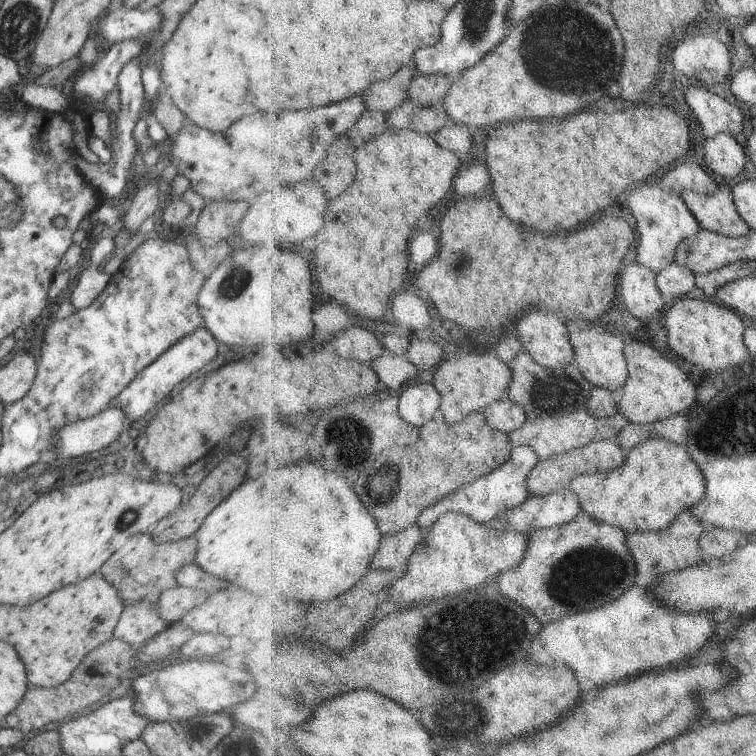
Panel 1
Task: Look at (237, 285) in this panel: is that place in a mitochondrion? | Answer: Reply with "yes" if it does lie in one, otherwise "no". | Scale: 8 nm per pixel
yes

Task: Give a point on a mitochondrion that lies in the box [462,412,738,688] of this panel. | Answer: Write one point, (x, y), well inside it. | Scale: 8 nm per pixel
(585, 574)

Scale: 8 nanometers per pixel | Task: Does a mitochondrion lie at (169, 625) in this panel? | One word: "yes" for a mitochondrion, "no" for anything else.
no

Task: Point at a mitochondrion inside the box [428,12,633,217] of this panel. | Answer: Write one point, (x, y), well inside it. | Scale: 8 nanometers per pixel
(545, 53)

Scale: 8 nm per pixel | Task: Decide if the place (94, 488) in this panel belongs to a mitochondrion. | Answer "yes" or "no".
no

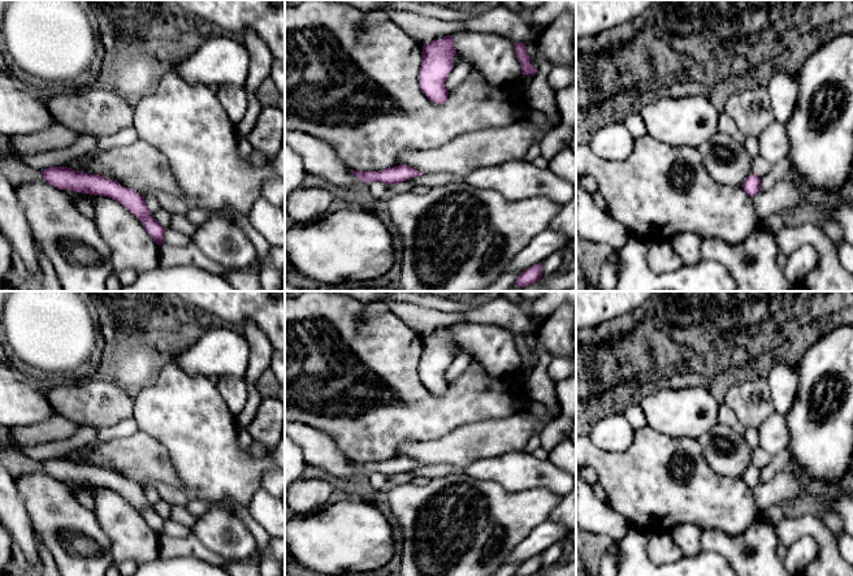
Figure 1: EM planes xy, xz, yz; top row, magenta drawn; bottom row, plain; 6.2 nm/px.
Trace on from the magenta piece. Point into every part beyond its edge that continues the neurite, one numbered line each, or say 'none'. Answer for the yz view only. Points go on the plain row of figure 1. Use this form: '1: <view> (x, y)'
none

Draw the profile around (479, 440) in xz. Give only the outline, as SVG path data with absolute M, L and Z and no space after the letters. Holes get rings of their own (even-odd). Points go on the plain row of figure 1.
M524 410L499 419L463 424L436 439L404 442L399 446L399 456L424 465L447 464L460 472L480 459L521 452L529 438L542 429L541 420Z

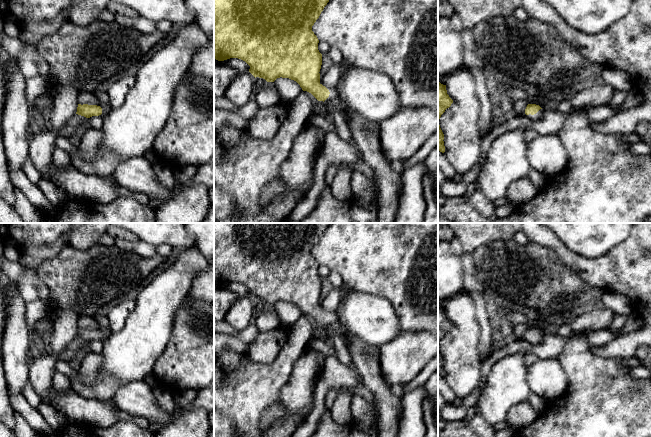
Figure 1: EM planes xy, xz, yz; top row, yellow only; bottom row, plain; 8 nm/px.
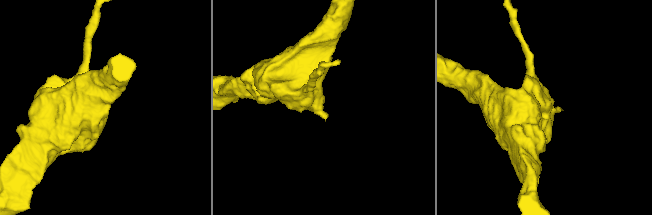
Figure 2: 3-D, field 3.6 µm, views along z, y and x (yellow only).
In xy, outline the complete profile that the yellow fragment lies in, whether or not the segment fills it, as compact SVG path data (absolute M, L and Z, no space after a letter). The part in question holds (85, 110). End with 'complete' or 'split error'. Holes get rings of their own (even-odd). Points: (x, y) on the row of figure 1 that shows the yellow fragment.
M78 104L76 114L90 118L92 116L100 116L103 119L109 114L111 109L101 108L97 105L88 105L88 104Z | split error

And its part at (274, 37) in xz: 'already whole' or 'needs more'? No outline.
needs more

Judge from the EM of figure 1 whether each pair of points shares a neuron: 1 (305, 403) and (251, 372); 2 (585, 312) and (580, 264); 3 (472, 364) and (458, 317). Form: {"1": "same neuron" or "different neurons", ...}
{"1": "different neurons", "2": "different neurons", "3": "same neuron"}

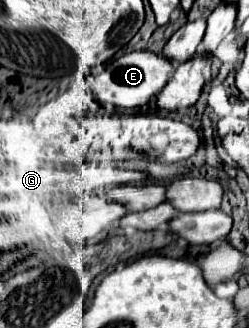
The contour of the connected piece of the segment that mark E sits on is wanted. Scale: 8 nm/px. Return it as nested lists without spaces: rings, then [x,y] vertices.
[[[130,52],[120,56],[118,60],[110,62],[108,68],[96,76],[94,80],[94,94],[98,96],[100,102],[108,102],[120,108],[136,108],[136,106],[144,106],[150,102],[152,96],[156,96],[162,86],[166,86],[170,74],[174,72],[174,66],[168,58],[164,58],[162,54],[156,52]]]

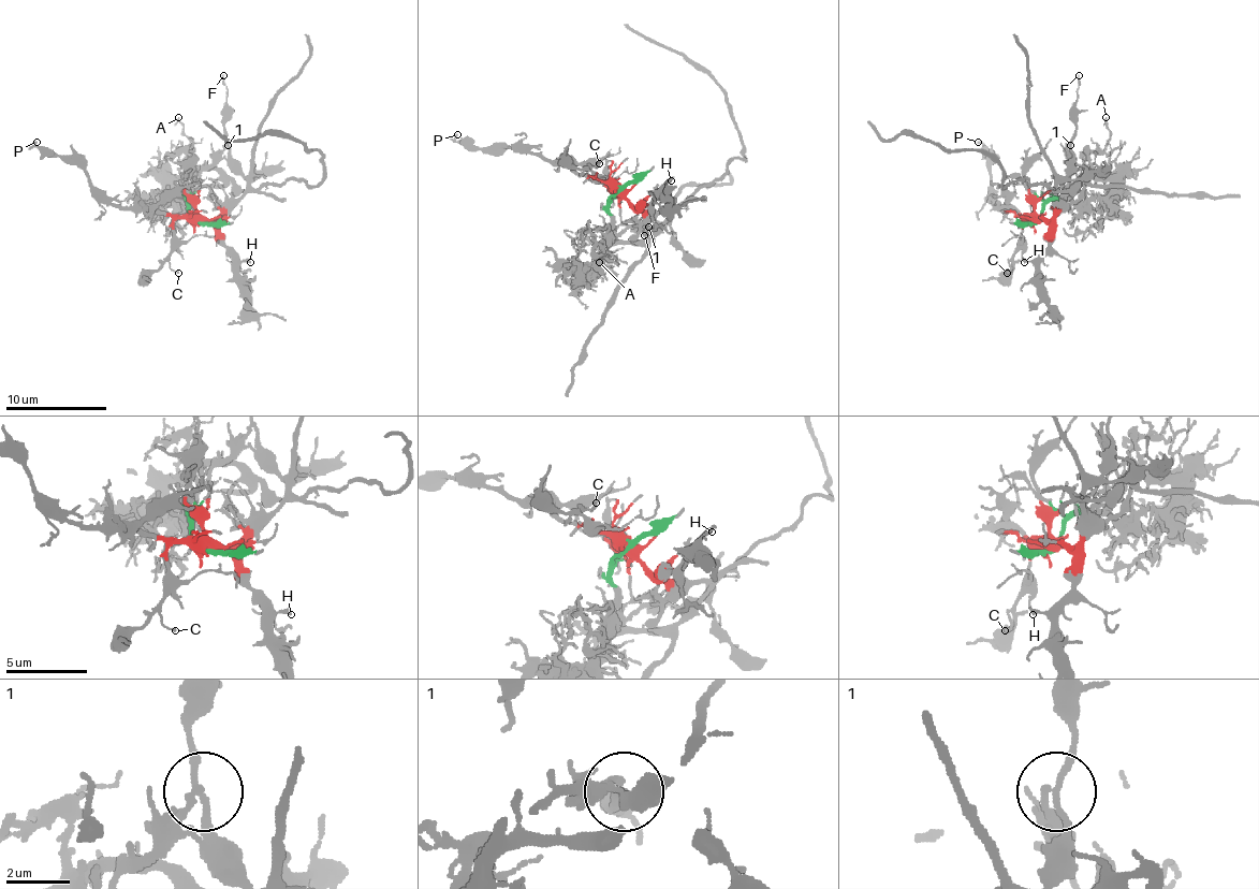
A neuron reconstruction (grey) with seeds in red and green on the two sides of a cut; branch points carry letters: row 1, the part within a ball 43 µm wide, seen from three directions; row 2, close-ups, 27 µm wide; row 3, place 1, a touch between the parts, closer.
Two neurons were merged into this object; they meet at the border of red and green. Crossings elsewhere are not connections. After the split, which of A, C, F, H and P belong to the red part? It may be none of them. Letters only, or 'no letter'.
C, F, H, P

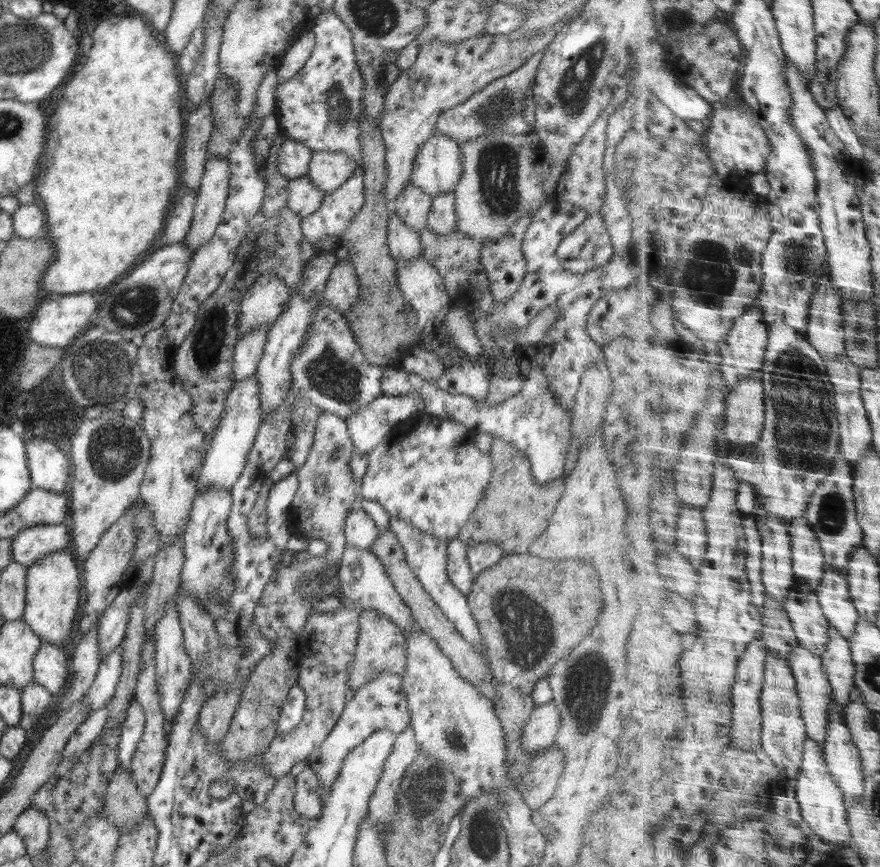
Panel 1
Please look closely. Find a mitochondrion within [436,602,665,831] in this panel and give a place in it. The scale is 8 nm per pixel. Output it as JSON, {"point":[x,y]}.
{"point":[583,682]}

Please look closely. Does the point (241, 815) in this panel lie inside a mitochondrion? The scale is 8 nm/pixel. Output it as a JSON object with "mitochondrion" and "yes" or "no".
{"mitochondrion":"no"}

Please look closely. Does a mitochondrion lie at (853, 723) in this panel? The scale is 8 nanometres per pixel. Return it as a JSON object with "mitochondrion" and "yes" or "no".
{"mitochondrion":"no"}

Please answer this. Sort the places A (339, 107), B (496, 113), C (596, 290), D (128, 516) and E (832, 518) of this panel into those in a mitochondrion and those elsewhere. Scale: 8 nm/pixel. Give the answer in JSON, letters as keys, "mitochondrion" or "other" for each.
{"A":"mitochondrion","B":"mitochondrion","C":"other","D":"other","E":"mitochondrion"}

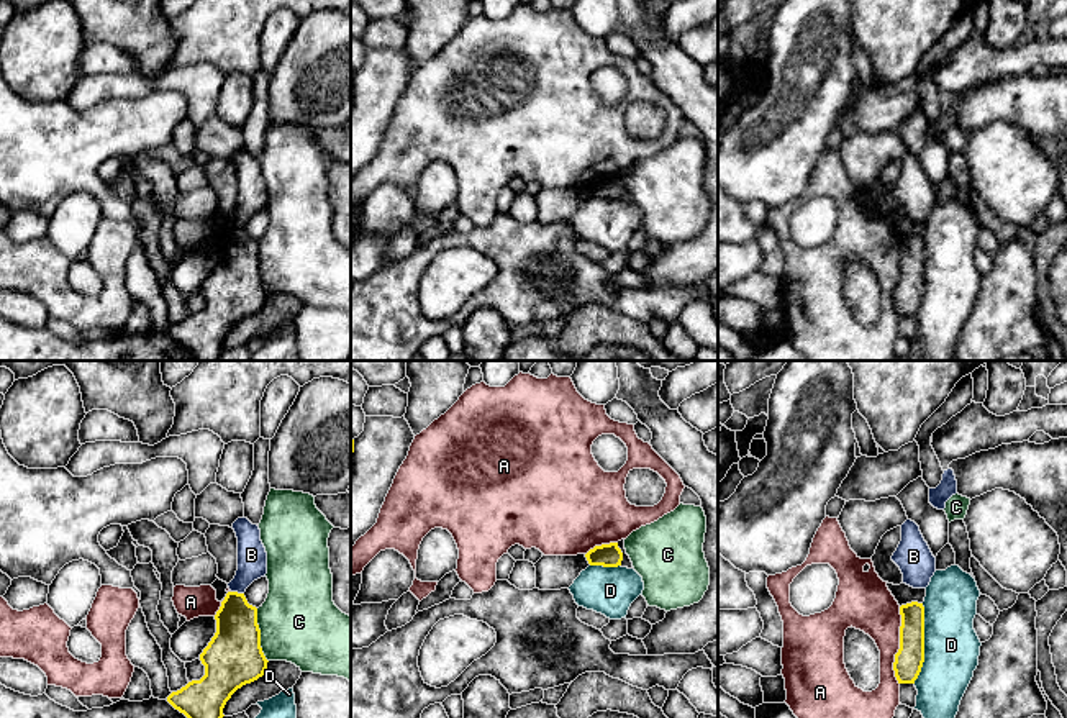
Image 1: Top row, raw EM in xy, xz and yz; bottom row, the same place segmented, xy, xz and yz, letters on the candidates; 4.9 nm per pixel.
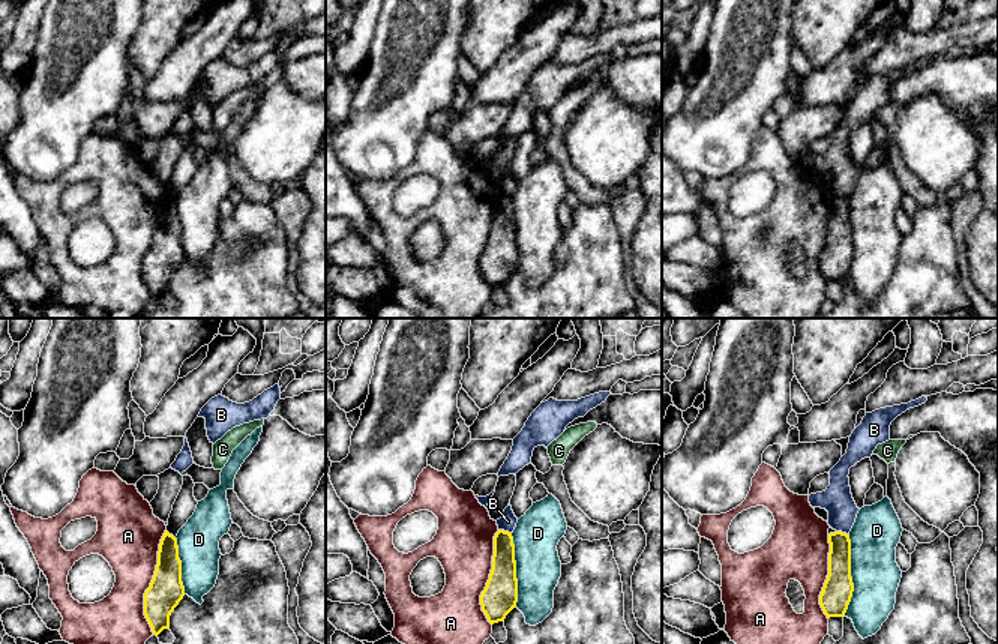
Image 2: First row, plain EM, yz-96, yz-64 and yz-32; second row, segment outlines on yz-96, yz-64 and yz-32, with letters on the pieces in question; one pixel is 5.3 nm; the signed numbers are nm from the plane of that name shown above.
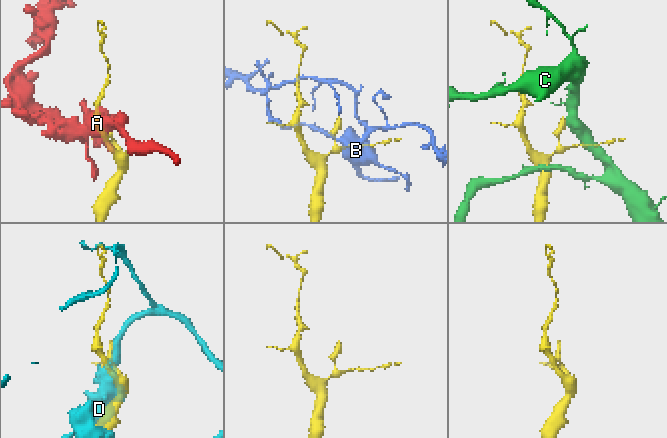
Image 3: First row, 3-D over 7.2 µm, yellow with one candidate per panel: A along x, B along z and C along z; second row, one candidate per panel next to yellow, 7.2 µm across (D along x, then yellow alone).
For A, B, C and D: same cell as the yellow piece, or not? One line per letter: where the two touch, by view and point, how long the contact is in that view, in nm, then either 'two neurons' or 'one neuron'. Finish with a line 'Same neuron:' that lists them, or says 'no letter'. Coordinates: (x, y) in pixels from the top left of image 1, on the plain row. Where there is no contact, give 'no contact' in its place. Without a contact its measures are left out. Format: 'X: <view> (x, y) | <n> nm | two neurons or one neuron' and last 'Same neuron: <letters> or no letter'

**Problem description**
Return every entry word for word, leaving the pictures out.

**Reply**
Panel 1
Task: Look at (237, 285) in this panel: is that place in a mitochondrion? | Answer: Reply with "yes" if it does lie in one, otherwise "no". | Scale: 8 nm per pixel
yes

Task: Give a point on a mitochondrion that lies in the box [462,412,738,688] of this panel. | Answer: Write one point, (x, y), well inside it. | Scale: 8 nm per pixel
(585, 574)

Scale: 8 nanometers per pixel | Task: Does a mitochondrion lie at (169, 625) in this panel? | One word: "yes" for a mitochondrion, "no" for anything else.
no

Task: Point at a mitochondrion inside the box [428,12,633,217] of this panel. | Answer: Write one point, (x, y), well inside it. | Scale: 8 nanometers per pixel
(545, 53)

Scale: 8 nm per pixel | Task: Decide if the place (94, 488) in this panel belongs to a mitochondrion. | Answer "yes" or "no".
no

Figure 1: EM planes xy, xz, yz; top row, magenta drawn; bottom row, plain; 6.2 nm/px.
Trace on from the magenta piece. Point into every part beyond its edge that continues the neurite, one numbered line each, or say 'none'. Answer for the yz view only. Points go on the plain row of figure 1. Use this form: '1: <view> (x, y)'
none

Draw the profile around (479, 440) in xz. Give only the outline, as SVG path data with absolute M, L and Z and no space after the letters. Holes get rings of their own (even-odd). Points go on the plain row of figure 1.
M524 410L499 419L463 424L436 439L404 442L399 446L399 456L424 465L447 464L460 472L480 459L521 452L529 438L542 429L541 420Z

Figure 1: EM planes xy, xz, yz; top row, yellow only; bottom row, plain; 8 nm/px.
Figure 2: 3-D, field 3.6 µm, views along z, y and x (yellow only).
In xy, outline the complete profile that the yellow fragment lies in, whether or not the segment fills it, as compact SVG path data (absolute M, L and Z, no space after a letter). The part in question holds (85, 110). End with 'complete' or 'split error'. Holes get rings of their own (even-odd). Points: (x, y) on the row of figure 1 that shows the yellow fragment.
M78 104L76 114L90 118L92 116L100 116L103 119L109 114L111 109L101 108L97 105L88 105L88 104Z | split error

And its part at (274, 37) in xz: 'already whole' or 'needs more'? No outline.
needs more

Judge from the EM of figure 1 whether each pair of points shares a neuron: 1 (305, 403) and (251, 372); 2 (585, 312) and (580, 264); 3 (472, 364) and (458, 317). Form: {"1": "same neuron" or "different neurons", ...}
{"1": "different neurons", "2": "different neurons", "3": "same neuron"}

The contour of the connected piece of the segment that mark E sits on is wanted. Scale: 8 nm/px. Return it as nested lists without spaces: rings, then [x,y] vertices.
[[[130,52],[120,56],[118,60],[110,62],[108,68],[96,76],[94,80],[94,94],[98,96],[100,102],[108,102],[120,108],[136,108],[136,106],[144,106],[150,102],[152,96],[156,96],[162,86],[166,86],[170,74],[174,72],[174,66],[168,58],[164,58],[162,54],[156,52]]]

A neuron reconstruction (grey) with seeds in red and green on the two sides of a cut; branch points carry letters: row 1, the part within a ball 43 µm wide, seen from three directions; row 2, close-ups, 27 µm wide; row 3, place 1, a touch between the parts, closer.
Two neurons were merged into this object; they meet at the border of red and green. Crossings elsewhere are not connections. After the split, which of A, C, F, H and P belong to the red part? It may be none of them. Letters only, or 'no letter'.
C, F, H, P

Panel 1
Please look closely. Find a mitochondrion within [436,602,665,831] in this panel and give a place in it. The scale is 8 nm per pixel. Output it as JSON, {"point":[x,y]}.
{"point":[583,682]}

Please look closely. Does the point (241, 815) in this panel lie inside a mitochondrion? The scale is 8 nm/pixel. Output it as a JSON object with "mitochondrion" and "yes" or "no".
{"mitochondrion":"no"}

Please look closely. Does a mitochondrion lie at (853, 723) in this panel? The scale is 8 nanometres per pixel. Return it as a JSON object with "mitochondrion" and "yes" or "no".
{"mitochondrion":"no"}

Please answer this. Sort the places A (339, 107), B (496, 113), C (596, 290), D (128, 516) and E (832, 518) of this panel into those in a mitochondrion and those elsewhere. Scale: 8 nm/pixel. Give the answer in JSON, letters as keys, "mitochondrion" or "other" for each.
{"A":"mitochondrion","B":"mitochondrion","C":"other","D":"other","E":"mitochondrion"}

Image 1: Top row, raw EM in xy, xz and yz; bottom row, the same place segmented, xy, xz and yz, letters on the candidates; 4.9 nm per pixel.
Image 2: First row, plain EM, yz-96, yz-64 and yz-32; second row, segment outlines on yz-96, yz-64 and yz-32, with letters on the pieces in question; one pixel is 5.3 nm; the signed numbers are nm from the plane of that name shown above.
Image 3: First row, 3-D over 7.2 µm, yellow with one candidate per panel: A along x, B along z and C along z; second row, one candidate per panel next to yellow, 7.2 µm across (D along x, then yellow alone).
For A, B, C and D: same cell as the yellow piece, or not? One line per letter: where the two touch, by view and point, how long the contact is in that view, in nm, then either 'two neurons' or 'one neuron'. Finish with a line 'Same neuron:' that lists them, or says 'no letter'. Coordinates: (x, y) in pixels from the top left of image 1, on the plain row. Where there is no contact, give 'no contact' in its place. Without a contact its measures are left out. Format: 'X: <view> (x, y) | <n> nm | two neurons or one neuron' and last 'Same neuron: <letters> or no letter'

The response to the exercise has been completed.